__問題の指示__:
[1] 感覚の可塑性についての文章に出てくる周波数の数値を、すべて書き出してください。
[2] 感覚の可塑性についての文章で「脳については、情報処理の化けものであり」から始まる段落を、大事な内容を残したまま短く書き直してください。
[3] 感覚の可塑性についての文章のうち、「太刀打ちできない。 単純な、コンピュータ、ネットワーク、統計、物理、数理」を含む言葉で始まり「かは、未だ仮説の領域を出ない。」で終わる部分を、そのまま抜き出して返してください。

==== 分析用の文章

感覚の可塑性、知覚拡張の可能性

神経系は、自分で感覚意識する以上のものを、センスしている。

例えば、 聴覚でいえば、自分が聞こえると意識するのは、だいたい50Hz程度だが、

厳密なテストを行えば、20Hz付近でも、信号を感知している。

同様に、高周波においても、約2万Hzの周波数信号を蝸牛有毛細胞はセンスしているが、

実際に聞こえているのは、1.2〜1.6万Hz(年齢による)である。



ということは、感覚の訓練によって、知覚が可塑的に変化し、能力を拡張できる

可能性がある。


更に、知覚は、認知から記憶とつながる情報処理機構であり、

知覚的記憶、知覚学習が生じることが、行動学的、神経科学的にわかってきている。


ということは、記憶や行動様式が、知覚によって変化することが可能である、

ということを示す。


これは、脳神経系が、人間が生きている限り、可塑的な要素をその本質として

もっているという事実を示している。




脳については、情報処理の化けものであり、今の情報処理の論理では、とても

太刀打ちできない。 単純な、コンピュータ、ネットワーク、統計、物理、数理

モデルでは、絶対に説明不可能である。(もし可能であるというひとがいたら、

連絡してきてください。今のところ世界にそんな人はいないはずだ)



よって、こういった脳の可塑性が、どのようなメカニズムによって発生している

かは、未だ仮説の領域を出ない。

========
==== 記録の一覧

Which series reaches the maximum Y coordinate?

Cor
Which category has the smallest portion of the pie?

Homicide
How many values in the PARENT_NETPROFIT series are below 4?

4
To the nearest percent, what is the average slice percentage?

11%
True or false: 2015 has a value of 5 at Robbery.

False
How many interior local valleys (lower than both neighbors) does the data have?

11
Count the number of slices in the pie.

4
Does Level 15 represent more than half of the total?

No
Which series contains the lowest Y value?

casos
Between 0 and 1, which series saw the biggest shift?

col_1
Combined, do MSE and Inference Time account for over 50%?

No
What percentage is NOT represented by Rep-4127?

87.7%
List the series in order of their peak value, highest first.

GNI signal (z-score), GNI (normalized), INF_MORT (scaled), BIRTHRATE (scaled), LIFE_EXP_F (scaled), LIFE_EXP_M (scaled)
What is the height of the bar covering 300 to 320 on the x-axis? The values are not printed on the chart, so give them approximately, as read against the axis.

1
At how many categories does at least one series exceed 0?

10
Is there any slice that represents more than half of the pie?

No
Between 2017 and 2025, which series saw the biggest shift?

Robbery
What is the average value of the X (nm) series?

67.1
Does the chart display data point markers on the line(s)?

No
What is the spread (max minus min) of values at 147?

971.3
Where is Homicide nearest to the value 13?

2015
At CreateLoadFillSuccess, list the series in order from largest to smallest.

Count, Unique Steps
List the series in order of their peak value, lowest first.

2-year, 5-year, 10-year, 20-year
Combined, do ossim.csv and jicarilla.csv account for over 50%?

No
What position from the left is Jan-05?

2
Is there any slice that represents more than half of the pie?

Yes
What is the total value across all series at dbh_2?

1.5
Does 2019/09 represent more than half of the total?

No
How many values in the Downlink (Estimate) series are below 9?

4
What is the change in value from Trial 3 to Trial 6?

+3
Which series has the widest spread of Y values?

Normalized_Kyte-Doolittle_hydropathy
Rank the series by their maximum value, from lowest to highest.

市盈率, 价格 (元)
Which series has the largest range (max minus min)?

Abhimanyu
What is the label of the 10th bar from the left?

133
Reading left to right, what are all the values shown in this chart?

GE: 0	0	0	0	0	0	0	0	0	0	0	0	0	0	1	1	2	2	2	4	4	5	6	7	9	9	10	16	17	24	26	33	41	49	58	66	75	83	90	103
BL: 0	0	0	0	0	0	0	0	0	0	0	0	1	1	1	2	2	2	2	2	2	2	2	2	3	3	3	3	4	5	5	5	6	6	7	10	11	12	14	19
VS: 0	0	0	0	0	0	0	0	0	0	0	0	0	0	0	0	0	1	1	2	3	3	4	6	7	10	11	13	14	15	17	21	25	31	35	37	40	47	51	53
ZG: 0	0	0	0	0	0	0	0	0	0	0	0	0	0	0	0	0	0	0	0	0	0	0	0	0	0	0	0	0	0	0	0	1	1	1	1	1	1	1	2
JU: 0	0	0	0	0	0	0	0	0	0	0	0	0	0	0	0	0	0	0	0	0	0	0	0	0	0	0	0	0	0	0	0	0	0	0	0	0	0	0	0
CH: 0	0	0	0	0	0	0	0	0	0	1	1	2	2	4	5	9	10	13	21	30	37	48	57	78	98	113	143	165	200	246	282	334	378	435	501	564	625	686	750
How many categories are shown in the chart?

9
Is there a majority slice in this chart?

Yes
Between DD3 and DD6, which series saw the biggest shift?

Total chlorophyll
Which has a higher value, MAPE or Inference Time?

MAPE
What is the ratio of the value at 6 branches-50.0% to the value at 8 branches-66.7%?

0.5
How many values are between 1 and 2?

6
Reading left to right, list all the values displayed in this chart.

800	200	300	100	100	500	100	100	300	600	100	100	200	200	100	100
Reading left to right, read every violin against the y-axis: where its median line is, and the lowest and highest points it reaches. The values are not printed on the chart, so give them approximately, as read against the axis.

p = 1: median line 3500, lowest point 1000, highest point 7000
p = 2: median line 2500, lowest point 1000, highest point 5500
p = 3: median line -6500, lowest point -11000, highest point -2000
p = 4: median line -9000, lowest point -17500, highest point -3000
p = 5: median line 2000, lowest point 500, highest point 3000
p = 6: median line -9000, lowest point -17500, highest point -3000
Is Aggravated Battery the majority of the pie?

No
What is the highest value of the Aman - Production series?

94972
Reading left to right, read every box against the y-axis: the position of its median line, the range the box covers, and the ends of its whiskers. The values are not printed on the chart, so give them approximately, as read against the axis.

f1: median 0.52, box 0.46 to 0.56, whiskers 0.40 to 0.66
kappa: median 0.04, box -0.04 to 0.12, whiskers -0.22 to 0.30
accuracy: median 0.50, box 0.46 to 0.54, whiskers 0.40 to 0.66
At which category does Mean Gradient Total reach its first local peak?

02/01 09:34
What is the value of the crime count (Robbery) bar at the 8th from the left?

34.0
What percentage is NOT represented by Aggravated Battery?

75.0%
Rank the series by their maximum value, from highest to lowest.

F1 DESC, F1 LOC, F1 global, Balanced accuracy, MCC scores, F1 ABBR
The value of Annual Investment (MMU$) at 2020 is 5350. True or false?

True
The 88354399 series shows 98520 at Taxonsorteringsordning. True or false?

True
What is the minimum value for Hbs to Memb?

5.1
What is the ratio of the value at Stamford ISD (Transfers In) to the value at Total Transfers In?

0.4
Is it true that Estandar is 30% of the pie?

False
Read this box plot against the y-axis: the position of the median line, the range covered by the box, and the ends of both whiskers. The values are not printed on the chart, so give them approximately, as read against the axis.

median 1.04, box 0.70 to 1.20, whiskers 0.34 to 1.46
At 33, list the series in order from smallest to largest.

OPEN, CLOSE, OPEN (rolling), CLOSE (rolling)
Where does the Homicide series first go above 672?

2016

========

__問題の解答__:
[1]
- 50Hz
- 20Hz
- 約2万Hz
- 1.2〜1.6万Hz

[2] 脳は情報処理の化けもので、今の情報処理の論理ではとても太刀打ちできない。単純なコンピュータ、ネットワーク、統計、物理、数理モデルでは絶対に説明できない。説明できるという人がいたら連絡してほしいが、今のところ世界にそんな人はいないはずだ。

[3]
太刀打ちできない。 単純な、コンピュータ、ネットワーク、統計、物理、数理

モデルでは、絶対に説明不可能である。(もし可能であるというひとがいたら、

連絡してきてください。今のところ世界にそんな人はいないはずだ)



よって、こういった脳の可塑性が、どのようなメカニズムによって発生している

かは、未だ仮説の領域を出ない。